> TO-DO ITEM: Work out how many lines in the data include the string "образцов"; reply with that number alone.
--- GIVEN INFORMATION Enclosed Below ---
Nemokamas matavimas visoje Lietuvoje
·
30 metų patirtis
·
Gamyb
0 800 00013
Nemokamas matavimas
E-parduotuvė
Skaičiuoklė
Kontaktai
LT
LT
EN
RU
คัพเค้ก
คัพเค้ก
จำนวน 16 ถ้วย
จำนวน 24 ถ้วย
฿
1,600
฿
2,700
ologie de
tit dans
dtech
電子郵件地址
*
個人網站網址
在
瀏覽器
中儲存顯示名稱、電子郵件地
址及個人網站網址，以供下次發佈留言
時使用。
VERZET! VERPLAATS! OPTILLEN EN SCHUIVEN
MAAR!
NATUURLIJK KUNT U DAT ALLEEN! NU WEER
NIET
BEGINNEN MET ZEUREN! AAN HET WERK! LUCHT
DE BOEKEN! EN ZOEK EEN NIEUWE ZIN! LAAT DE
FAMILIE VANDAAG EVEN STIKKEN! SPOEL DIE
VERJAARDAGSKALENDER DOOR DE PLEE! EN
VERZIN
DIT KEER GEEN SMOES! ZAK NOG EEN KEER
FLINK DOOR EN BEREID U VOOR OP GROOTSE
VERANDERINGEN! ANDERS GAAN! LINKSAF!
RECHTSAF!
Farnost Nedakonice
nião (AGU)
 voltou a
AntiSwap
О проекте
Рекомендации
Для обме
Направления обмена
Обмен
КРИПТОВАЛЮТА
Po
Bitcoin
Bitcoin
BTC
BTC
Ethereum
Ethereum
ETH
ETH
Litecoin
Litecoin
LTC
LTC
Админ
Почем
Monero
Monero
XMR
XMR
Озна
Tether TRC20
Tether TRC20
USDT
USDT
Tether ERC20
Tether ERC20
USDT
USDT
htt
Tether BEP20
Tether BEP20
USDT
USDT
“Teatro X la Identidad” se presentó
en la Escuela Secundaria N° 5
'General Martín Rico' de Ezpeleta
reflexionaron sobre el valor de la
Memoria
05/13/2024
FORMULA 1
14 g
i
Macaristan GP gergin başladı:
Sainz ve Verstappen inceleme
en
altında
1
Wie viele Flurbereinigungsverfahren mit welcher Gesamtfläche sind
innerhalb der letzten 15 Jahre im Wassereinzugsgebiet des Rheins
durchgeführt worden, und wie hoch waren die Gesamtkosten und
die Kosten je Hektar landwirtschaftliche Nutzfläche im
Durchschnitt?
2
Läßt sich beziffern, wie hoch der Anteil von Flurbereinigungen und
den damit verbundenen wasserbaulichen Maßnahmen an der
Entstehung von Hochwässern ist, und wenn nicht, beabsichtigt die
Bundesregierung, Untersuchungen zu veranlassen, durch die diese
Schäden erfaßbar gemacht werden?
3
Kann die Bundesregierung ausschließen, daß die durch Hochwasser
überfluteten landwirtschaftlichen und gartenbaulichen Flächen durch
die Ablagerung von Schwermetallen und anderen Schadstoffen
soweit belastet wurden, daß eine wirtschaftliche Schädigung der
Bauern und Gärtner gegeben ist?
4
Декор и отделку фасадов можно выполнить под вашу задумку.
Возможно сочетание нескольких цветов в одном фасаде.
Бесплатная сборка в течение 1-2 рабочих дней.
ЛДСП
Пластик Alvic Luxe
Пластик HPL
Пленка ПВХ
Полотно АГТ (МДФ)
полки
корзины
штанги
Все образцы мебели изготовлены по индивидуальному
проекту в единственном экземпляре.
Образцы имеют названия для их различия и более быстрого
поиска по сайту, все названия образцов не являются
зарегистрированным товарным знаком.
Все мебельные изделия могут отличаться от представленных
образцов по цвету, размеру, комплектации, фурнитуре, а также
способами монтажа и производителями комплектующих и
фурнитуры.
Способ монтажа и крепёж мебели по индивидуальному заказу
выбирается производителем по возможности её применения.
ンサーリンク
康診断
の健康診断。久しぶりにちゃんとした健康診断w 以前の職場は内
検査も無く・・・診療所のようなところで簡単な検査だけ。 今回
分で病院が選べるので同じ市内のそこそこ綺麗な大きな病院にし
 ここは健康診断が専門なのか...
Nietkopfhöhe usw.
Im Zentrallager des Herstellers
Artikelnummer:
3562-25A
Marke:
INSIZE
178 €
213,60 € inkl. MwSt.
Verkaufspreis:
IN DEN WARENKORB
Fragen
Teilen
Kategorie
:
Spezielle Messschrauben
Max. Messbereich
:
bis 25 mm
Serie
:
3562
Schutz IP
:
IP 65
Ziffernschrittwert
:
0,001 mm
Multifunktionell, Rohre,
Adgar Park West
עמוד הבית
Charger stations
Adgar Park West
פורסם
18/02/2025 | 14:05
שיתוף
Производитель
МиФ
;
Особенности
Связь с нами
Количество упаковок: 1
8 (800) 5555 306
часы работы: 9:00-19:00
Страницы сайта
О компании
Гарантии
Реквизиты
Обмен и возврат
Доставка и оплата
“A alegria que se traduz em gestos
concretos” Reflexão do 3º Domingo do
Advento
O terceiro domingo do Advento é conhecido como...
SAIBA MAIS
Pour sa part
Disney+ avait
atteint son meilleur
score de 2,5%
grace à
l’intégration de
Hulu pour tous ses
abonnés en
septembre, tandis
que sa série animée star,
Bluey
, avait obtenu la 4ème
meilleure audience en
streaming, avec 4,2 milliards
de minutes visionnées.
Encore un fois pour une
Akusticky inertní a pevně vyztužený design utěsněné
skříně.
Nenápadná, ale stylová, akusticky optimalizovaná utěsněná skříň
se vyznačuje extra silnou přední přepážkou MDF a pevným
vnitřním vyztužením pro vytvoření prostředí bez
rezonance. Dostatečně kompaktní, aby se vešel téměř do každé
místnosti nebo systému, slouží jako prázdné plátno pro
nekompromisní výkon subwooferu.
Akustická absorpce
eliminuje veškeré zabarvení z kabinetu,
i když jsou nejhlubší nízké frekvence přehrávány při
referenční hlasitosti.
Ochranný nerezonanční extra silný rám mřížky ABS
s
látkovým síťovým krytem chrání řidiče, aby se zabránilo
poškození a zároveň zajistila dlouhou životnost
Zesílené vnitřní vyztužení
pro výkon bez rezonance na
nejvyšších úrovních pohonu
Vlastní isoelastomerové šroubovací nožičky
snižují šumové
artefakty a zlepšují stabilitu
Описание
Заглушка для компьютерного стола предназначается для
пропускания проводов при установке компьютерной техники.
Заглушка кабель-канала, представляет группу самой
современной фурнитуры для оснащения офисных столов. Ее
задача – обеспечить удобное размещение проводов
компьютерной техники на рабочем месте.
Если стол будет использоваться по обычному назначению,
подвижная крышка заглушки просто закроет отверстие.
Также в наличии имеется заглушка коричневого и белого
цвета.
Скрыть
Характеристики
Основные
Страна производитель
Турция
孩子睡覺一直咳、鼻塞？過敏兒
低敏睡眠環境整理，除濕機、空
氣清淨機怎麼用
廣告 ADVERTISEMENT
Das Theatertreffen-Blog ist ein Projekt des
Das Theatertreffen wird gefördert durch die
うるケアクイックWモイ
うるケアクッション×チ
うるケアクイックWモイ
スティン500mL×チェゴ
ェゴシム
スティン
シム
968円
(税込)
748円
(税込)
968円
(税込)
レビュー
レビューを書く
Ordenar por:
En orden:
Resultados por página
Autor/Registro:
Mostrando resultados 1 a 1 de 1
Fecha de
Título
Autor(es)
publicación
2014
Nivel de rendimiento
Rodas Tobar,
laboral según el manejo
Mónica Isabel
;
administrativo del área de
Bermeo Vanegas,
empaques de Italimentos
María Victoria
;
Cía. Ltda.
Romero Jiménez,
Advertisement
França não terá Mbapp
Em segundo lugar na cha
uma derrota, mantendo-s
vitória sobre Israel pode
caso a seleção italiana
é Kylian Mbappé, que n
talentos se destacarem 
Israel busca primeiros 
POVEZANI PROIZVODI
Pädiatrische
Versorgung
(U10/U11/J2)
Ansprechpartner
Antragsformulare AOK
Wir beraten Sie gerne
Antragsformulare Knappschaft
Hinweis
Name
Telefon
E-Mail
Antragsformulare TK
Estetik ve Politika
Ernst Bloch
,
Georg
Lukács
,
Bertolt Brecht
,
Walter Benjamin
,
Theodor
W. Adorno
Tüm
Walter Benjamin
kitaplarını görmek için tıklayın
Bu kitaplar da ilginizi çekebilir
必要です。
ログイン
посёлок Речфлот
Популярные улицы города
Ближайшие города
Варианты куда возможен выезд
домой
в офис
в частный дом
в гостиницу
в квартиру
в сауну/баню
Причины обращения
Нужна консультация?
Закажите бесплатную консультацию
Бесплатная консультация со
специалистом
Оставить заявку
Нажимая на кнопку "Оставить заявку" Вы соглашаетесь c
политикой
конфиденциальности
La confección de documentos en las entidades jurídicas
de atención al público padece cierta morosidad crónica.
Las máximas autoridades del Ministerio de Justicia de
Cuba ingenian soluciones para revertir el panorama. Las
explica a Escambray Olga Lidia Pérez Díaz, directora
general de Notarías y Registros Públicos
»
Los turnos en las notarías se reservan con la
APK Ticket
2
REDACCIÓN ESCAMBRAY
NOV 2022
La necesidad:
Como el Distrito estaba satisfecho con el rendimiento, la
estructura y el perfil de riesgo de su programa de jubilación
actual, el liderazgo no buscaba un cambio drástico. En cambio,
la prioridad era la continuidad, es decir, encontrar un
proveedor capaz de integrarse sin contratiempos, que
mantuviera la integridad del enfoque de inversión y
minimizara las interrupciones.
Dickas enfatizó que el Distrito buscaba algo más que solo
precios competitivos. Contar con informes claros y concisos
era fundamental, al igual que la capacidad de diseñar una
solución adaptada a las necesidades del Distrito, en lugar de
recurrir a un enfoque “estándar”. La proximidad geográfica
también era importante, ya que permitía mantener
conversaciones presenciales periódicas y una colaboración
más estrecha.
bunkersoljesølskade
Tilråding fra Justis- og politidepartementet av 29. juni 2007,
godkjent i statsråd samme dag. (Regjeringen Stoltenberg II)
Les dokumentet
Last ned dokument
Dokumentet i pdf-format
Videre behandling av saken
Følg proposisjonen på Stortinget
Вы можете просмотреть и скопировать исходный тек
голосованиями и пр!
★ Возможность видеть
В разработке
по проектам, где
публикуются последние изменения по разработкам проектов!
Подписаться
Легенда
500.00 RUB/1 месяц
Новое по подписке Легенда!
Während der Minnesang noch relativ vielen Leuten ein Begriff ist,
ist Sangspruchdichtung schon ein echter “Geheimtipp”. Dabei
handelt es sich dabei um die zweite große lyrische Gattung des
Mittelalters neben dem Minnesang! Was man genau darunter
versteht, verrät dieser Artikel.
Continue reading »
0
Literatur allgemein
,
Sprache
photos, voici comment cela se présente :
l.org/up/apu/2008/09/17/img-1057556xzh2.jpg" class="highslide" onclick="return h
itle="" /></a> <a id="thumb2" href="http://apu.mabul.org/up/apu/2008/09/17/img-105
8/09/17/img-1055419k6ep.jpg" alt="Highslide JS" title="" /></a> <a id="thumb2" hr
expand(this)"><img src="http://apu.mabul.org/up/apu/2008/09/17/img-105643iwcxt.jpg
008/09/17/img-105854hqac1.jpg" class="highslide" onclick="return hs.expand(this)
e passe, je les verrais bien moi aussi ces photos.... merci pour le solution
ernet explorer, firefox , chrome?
--- End of Enclosed GIVEN INFORMATION ---
> SOLVED PROBLEM: 2